Because alcohol use significantly increases salivary acetaldehyde above endogenous levels (even if the alcohol is not contaminated, as in the case of vodka), we ascertain that a "biological threshold" is clearly exceeded during alcohol consumption. The observations of the present study and the suggested molecular mechanisms could conceivably explain the increased oral cancer risk associated with alcohol use seen in epidemiological studies [6]. Salivary acetaldehyde concentrations in the range associated with sister chromatid exchange and Cr-PdG formation are clearly achievable. Highly contaminated beverages could present a higher cancer risk than beverages with none or very low concentrations of acetaldehyde (for example, see Linderborg et al. [31]). Currently only limited and inconclusive epidemiological evidence exists to confirm this beverage specificity, however. From the 56 studies on oesophageal cancer summarized by IARC [6], the influence of the type of alcoholic beverage consumed was examined in several studies. Consumption of beer or hard liquor led to a higher relative risk than consumption of wine [4752], whereas two studies [53, 54] also found an excess risk for wine drinkers. Most of the studies that investigated types of alcoholic beverage showed no substantial difference in risk [6]. This probably derives from the fact that the most commonly consumed beverage groups on a population scale (i.e., beer, wine and white spirits) are typically low in acetaldehyde content. It would be also challenging to design an epidemiological study that could consider the acetaldehyde content, when even the ethanol amount is often difficult to measure in retrospect [55] and international data on acetaldehyde content of alcoholic beverages are very limited [4].
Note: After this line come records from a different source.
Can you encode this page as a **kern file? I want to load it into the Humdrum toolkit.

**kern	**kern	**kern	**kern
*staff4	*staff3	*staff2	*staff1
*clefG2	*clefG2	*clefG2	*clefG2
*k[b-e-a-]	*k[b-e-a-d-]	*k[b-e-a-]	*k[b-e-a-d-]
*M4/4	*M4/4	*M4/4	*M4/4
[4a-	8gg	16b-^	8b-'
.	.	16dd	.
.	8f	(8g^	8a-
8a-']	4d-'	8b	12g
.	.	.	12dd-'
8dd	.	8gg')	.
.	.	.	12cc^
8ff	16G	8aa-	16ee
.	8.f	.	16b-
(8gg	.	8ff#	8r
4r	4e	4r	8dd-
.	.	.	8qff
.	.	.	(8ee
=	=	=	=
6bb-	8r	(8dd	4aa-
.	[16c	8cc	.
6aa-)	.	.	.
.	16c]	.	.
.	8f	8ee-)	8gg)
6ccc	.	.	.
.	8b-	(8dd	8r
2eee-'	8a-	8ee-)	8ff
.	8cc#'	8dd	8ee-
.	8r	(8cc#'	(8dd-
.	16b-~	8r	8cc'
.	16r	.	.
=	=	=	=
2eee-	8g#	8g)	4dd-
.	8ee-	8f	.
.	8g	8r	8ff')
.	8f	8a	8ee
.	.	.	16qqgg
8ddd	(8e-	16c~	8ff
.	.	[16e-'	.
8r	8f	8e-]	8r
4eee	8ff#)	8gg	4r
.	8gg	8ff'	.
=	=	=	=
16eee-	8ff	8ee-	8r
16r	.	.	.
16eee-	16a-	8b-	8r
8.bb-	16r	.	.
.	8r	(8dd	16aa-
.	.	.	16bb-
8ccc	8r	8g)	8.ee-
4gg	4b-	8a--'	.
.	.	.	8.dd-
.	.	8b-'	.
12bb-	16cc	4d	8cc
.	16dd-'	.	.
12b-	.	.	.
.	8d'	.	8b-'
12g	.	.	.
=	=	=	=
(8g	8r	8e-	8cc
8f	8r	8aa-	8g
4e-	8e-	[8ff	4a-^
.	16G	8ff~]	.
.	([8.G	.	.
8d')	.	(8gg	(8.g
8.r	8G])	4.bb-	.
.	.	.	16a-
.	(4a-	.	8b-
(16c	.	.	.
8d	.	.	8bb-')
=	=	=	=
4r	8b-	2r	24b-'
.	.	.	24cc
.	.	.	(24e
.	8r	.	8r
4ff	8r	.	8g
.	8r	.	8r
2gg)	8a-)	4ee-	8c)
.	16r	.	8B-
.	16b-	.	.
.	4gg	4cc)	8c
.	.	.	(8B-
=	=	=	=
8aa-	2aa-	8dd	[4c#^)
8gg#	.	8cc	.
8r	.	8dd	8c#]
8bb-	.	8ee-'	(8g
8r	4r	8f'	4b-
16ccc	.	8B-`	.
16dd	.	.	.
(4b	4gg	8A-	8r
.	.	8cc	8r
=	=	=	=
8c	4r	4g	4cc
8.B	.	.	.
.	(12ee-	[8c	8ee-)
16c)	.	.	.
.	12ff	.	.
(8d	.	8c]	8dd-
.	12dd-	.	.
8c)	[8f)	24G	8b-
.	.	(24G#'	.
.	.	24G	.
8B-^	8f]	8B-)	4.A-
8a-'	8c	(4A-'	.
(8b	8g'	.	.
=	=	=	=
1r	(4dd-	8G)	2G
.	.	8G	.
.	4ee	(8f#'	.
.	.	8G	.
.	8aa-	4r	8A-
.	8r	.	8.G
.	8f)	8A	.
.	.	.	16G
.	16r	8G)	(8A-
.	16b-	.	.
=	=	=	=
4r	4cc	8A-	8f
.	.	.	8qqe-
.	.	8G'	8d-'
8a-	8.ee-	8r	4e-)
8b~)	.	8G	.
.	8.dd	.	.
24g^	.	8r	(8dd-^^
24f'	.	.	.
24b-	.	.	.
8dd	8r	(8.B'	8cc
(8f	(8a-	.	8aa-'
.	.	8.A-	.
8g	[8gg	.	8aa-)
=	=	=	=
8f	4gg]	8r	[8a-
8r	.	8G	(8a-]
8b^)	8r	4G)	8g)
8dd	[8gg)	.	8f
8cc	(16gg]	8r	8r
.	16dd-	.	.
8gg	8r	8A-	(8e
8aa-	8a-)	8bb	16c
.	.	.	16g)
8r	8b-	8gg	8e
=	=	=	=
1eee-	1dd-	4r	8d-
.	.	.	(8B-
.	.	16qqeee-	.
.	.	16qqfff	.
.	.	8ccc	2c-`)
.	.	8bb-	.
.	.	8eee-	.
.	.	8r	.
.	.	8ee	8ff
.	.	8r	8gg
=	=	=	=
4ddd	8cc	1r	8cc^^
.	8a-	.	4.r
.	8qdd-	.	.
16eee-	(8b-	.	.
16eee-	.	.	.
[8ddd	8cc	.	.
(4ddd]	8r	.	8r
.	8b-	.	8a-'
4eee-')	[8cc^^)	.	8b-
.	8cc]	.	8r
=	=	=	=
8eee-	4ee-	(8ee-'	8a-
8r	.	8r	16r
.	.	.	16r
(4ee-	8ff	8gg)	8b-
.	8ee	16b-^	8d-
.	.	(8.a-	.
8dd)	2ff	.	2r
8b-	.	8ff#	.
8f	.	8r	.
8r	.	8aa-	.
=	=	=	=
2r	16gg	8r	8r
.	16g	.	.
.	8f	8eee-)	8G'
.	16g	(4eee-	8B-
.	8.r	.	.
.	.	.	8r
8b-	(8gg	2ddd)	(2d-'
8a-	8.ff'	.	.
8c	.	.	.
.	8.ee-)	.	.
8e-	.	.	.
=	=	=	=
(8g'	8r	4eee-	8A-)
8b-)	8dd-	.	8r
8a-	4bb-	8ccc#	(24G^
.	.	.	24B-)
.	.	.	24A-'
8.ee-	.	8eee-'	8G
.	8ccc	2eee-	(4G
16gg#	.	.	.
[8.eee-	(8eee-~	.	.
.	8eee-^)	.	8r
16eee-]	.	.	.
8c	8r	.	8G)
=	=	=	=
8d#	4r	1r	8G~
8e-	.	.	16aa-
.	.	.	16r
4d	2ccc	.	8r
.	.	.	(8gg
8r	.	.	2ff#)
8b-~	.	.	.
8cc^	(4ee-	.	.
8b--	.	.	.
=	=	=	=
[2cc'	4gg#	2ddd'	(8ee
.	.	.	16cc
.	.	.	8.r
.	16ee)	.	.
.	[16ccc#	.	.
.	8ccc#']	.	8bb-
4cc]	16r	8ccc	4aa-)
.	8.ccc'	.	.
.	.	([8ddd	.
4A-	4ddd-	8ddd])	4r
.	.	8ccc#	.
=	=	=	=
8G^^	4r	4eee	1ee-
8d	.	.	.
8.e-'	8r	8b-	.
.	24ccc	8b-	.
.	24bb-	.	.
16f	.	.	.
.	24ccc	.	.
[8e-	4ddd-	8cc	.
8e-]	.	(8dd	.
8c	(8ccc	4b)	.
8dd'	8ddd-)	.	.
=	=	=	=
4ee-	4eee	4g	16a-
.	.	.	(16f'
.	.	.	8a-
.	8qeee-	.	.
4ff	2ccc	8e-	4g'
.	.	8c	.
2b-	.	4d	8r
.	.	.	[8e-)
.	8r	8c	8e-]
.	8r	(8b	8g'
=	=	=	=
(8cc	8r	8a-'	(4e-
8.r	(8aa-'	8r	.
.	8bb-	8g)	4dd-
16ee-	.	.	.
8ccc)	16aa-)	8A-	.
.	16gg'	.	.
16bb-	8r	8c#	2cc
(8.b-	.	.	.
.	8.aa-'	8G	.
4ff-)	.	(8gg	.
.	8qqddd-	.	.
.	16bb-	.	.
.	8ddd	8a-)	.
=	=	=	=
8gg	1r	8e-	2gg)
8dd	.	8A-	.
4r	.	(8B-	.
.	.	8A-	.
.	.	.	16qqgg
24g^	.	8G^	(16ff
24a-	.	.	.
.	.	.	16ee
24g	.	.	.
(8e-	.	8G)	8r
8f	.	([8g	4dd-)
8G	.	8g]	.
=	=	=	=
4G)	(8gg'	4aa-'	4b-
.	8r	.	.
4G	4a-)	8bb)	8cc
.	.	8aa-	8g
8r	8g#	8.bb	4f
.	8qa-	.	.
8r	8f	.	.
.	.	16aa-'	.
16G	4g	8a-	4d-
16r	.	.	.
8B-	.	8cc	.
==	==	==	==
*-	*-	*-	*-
Currently, the acetaldehyde content of most alcoholic beverage types is not regulated. The recent IARC evaluation of acetaldehyde associated with alcohol consumption as a "group 1" carcinogen has not yet been implemented in international risk assessments (e.g., by JECFA or EFSA). Until such assessments become available, we would currently recommend the implementation of the ALARA principle ("as low as reasonably achievable") [56]. In the case of spirits, which were linked to very high short-term acetaldehyde concentrations in our study, avoidance of acetaldehyde contamination is relatively easy if the first distillation fractions are discarded [4].